Some argue that the record companies will never succeed in stopping people from sharing, that it cannot be done (2). Given the asymmetric strengths of record company lobbyists and music lovers, I mistrust predictions of who will win in this war; in any case, underestimating the enemy is folly. We must assume that either side can win and the outcome depends on us.
Besides, even if the record companies never succeed in crushing human cooperation, they cause much misery just by trying, and intend to cause more. Rather than allow them to pursue the War on Sharing until they admit it is futile, we must stop them as soon as possible. We must legalize sharing.
Some say the networked society has no more use for record companies. I do not support that position. I will never pay for a music download until the day I can do that anonymously, so I want to be able to buy CDs anonymously in a record store. I do not wish for the elimination of record companies in general, but I will not give up my freedom to keep them going.
The purpose of copyright — on musical recordings, or anything else — is simple: to encourage writing and art. That's a desirable goal, but there are limits to what it can justify. Stopping people from sharing noncommercially is just too much. If we wish to promote music in the age of computer networks, we must choose methods that fit in with what we want to do with music, and that includes sharing.
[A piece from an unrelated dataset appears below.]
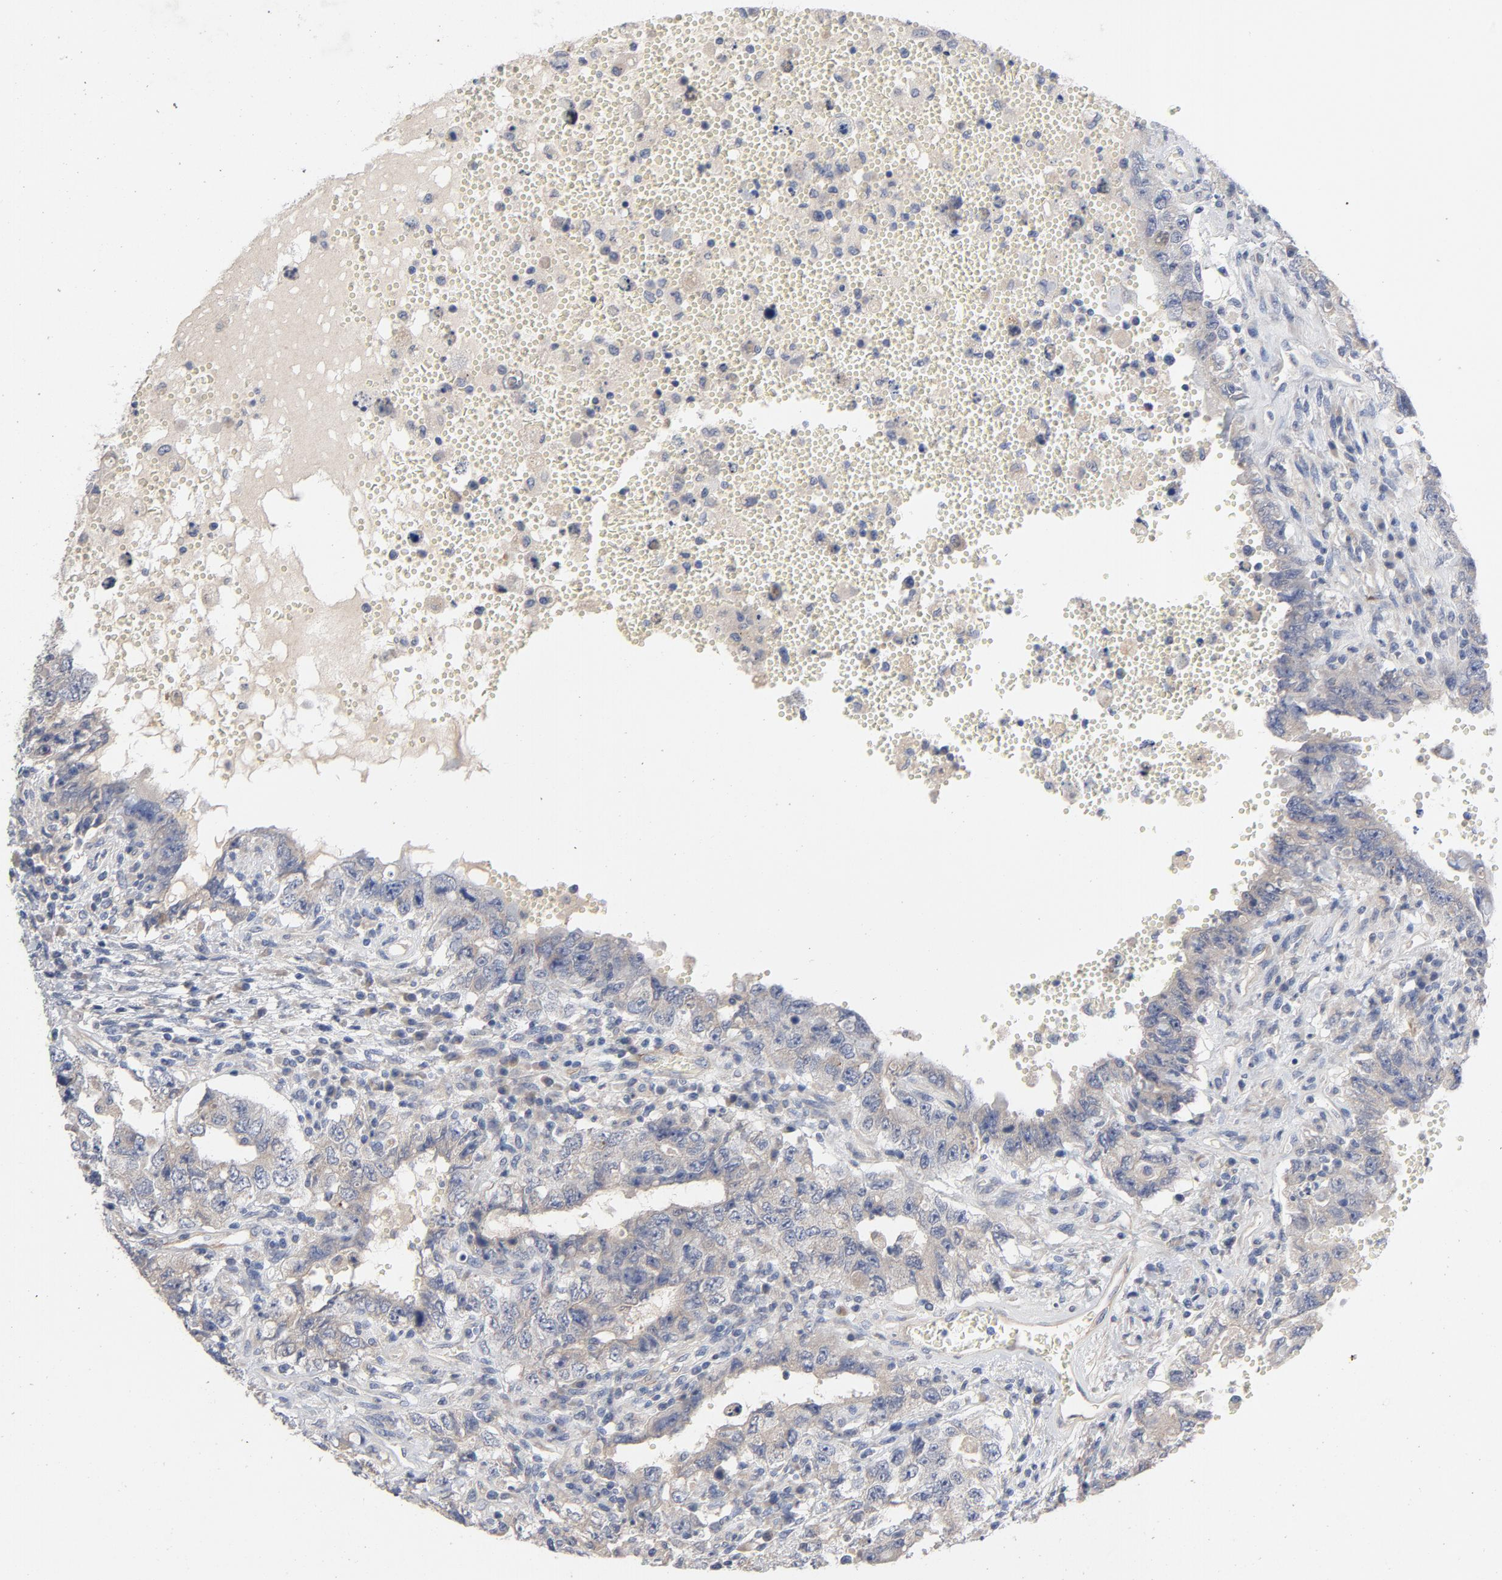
{"staining": {"intensity": "weak", "quantity": ">75%", "location": "cytoplasmic/membranous"}, "tissue": "testis cancer", "cell_type": "Tumor cells", "image_type": "cancer", "snomed": [{"axis": "morphology", "description": "Carcinoma, Embryonal, NOS"}, {"axis": "topography", "description": "Testis"}], "caption": "Tumor cells show low levels of weak cytoplasmic/membranous expression in approximately >75% of cells in embryonal carcinoma (testis).", "gene": "CCDC134", "patient": {"sex": "male", "age": 26}}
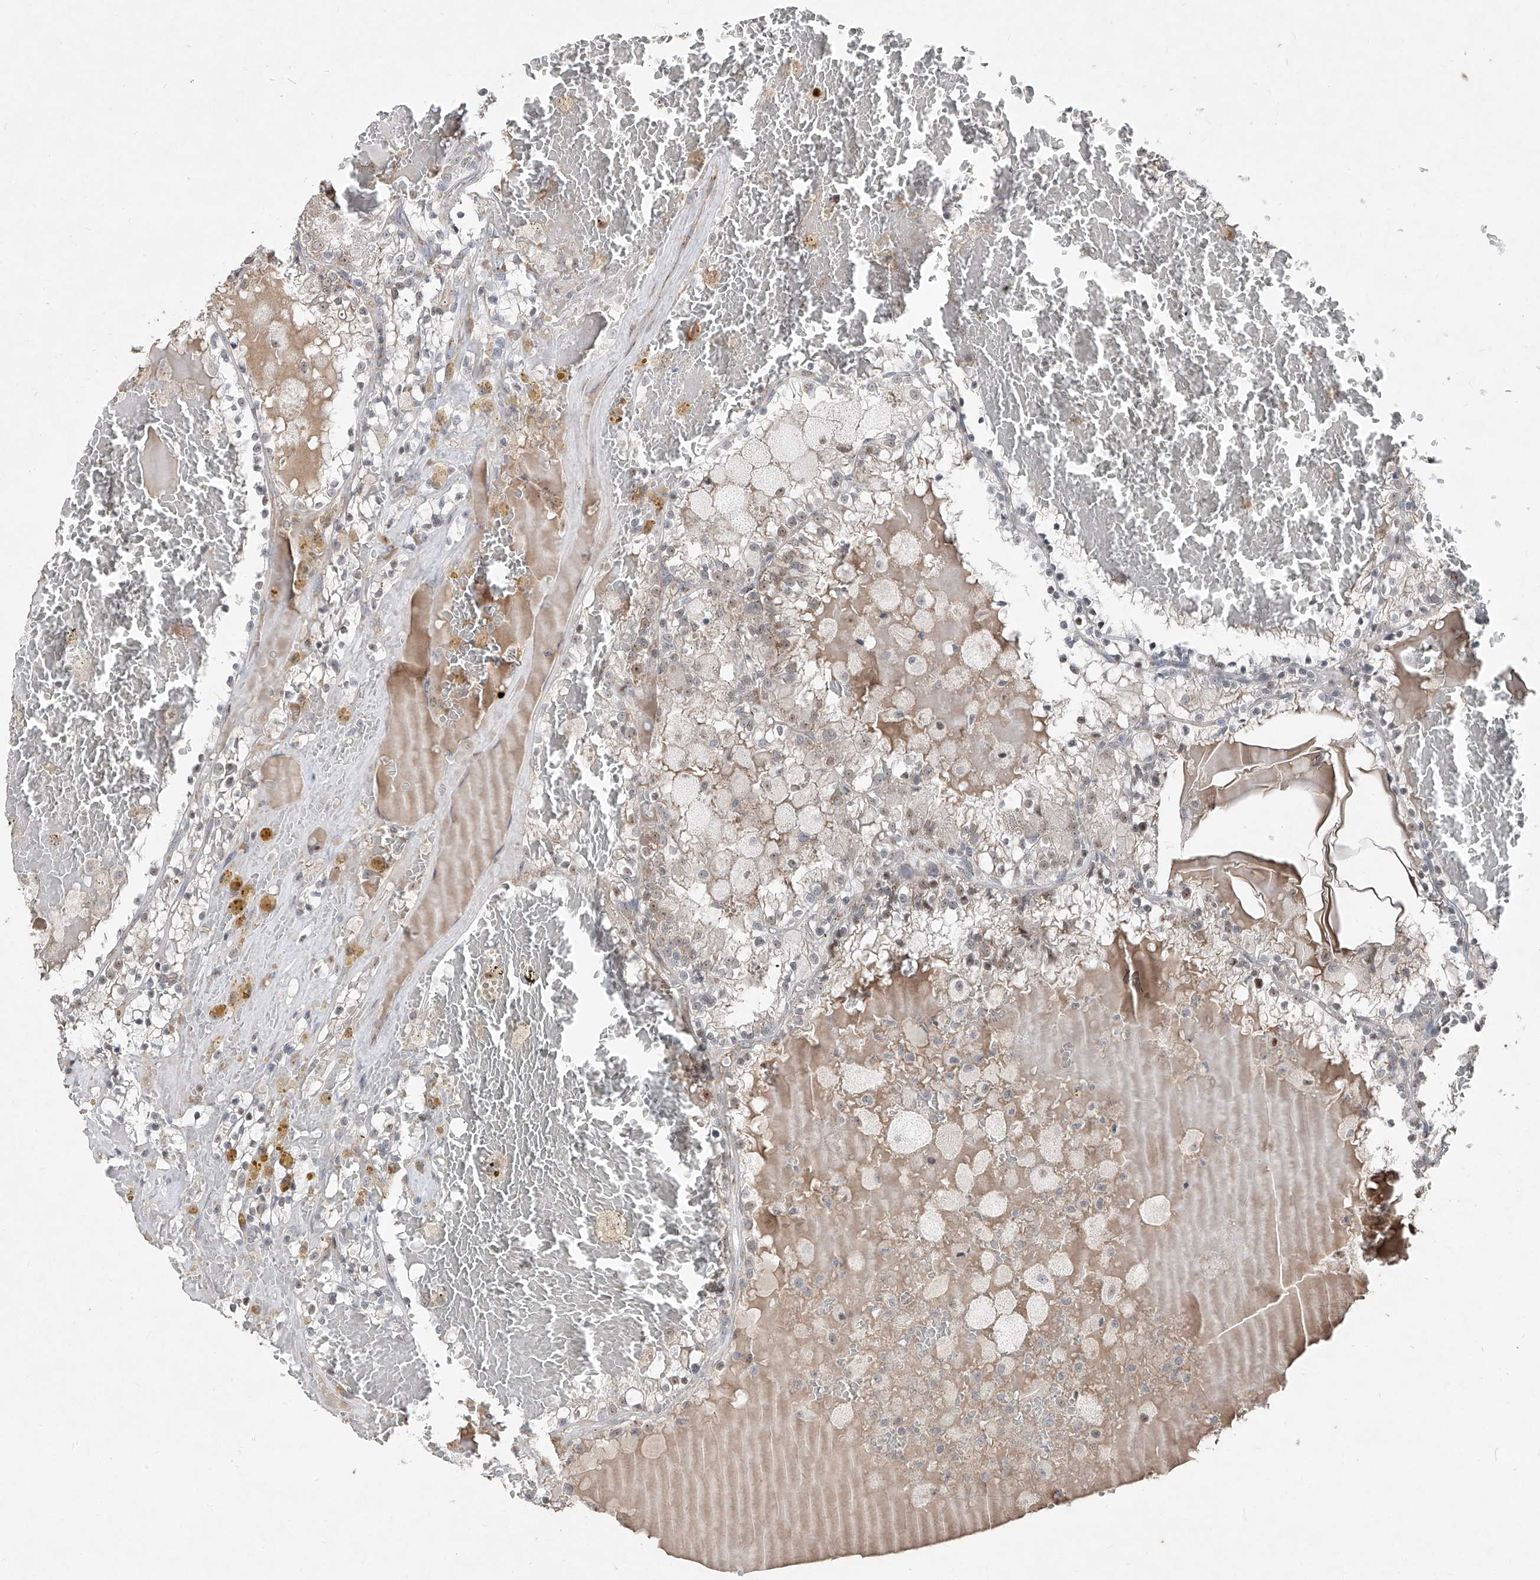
{"staining": {"intensity": "weak", "quantity": "25%-75%", "location": "cytoplasmic/membranous,nuclear"}, "tissue": "renal cancer", "cell_type": "Tumor cells", "image_type": "cancer", "snomed": [{"axis": "morphology", "description": "Adenocarcinoma, NOS"}, {"axis": "topography", "description": "Kidney"}], "caption": "A histopathology image showing weak cytoplasmic/membranous and nuclear staining in about 25%-75% of tumor cells in renal adenocarcinoma, as visualized by brown immunohistochemical staining.", "gene": "NDUFB3", "patient": {"sex": "female", "age": 56}}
Here are several suggestions for what we could do:
We could support musical artists with public funds distributed directly to them in proportion to the cube root of their popularity. Using the cube root means that if superstar A is 1000 times as popular as skilled artist B, A will get 10 times as much of the tax funds as B. This way of dividing the money is an efficient way to promote a broad diversity of music.
The law should ensure that record companies cannot confiscate these funds from the artists, since experience shows they will try. To speak of "compensating" the "rights holder" is a veiled way of proposing to give most of the money to the record companies in the name of the artists.
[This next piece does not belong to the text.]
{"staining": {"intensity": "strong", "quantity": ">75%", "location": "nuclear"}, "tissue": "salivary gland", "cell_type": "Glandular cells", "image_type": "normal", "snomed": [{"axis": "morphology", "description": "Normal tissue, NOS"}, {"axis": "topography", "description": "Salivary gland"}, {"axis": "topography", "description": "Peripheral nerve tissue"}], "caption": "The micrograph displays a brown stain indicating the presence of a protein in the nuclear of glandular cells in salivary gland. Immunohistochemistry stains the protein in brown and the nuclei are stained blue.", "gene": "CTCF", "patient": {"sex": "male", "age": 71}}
These funds could come from the general budget, or from a special tax on something vaguely correlated with listening to music, such as blank disks or Internet connectivity. Either way would do the job.
The Mécénat Global is a partly similar plan.
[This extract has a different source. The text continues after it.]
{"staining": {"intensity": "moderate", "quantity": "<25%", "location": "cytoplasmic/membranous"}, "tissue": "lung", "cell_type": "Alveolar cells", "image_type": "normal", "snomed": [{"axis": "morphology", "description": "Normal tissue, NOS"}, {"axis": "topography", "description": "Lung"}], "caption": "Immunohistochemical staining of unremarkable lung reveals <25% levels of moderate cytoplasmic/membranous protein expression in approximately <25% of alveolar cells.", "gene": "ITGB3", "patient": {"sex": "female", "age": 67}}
Support artists with voluntary payments. This is already working fairly well for some artists, including Radiohead and Nine Inch Nails and Jane Siberry (sheeba.ca), even using inconvenient systems that require the purchaser to have a credit card.
If any music lover could pay easily with digital cash, if each music player had a button you could push to send one euro to the artists that made the piece you listened to, wouldn't you push it occasionally, perhaps once a week? Only the poor and the very stingy would refuse.
You may have other good ideas. Let's support musicians, and let's legalize sharing.
1. See this article, but beware its use of the propaganda term "intellectual property", which spreads confusion by lumping together unrelated laws. See this link for why it is never good to use that term.
2. See the-future-of-copyright.
Copyright 2009 Richard Stallman
This article is released under the Creative Commons Attribution Noderivs license version 3.0.